Large lot of 3 speed parts, I think for Shimano 3 speeds. everything as pictured.


----------



## Oldbikeguy1960 (Jun 14, 2022)

I can get the ball rolling at $20


----------



## ABC Services (Jun 15, 2022)

Great start thank you! Hoping to get just a little more on this.


----------



## Oldbikeguy1960 (Jun 15, 2022)

I can understand, I am working on another offer. I have a check coming on a bike I sold should be here today or tomorrow but I didnt want to jump the gun and keep you waiting man. 
I figured that was a start, and I can use a few pieces to experiment with for something I am working on and still have plenty left I can leave unmodified. 
I will be back on with another offer soon.


----------



## manuelvilla (Jun 15, 2022)

35


----------



## Oldbikeguy1960 (Jun 15, 2022)

I could do $40 to Central Illinois, The Bunghole State.
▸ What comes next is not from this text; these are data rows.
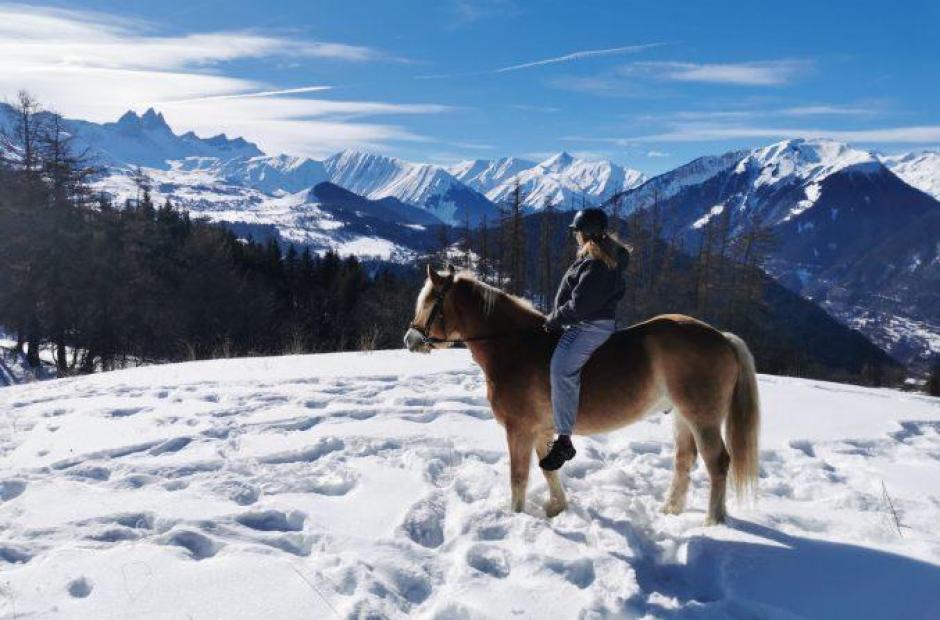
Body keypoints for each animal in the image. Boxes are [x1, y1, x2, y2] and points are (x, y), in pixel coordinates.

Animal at [403, 265, 760, 525]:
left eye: (432, 302)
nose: (410, 339)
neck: (514, 346)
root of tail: (722, 338)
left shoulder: (519, 430)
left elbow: (518, 477)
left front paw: (516, 516)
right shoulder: (541, 431)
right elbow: (548, 469)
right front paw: (556, 507)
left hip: (703, 419)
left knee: (718, 463)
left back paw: (713, 523)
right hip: (683, 418)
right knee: (684, 460)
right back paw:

Highest overall tax rate in America!
I say that like I am proud of it, huh?


----------



## ABC Services (Jun 15, 2022)

Oldbikeguy1960 said:


> I could do $40 to Central Illinois, The Bunghole State. Highest overall tax rate in America!
> I say that like I am proud of it, huh?



Just want to clarify, is that an offer of 40 + 9 shipping or an offer for 40 shipped??


----------



## Oldbikeguy1960 (Jun 15, 2022)

$49 total


----------



## manuelvilla (Jun 15, 2022)

_50_


----------



## ABC Services (Jun 15, 2022)

manuelvilla said:


> _50_



Deal!


----------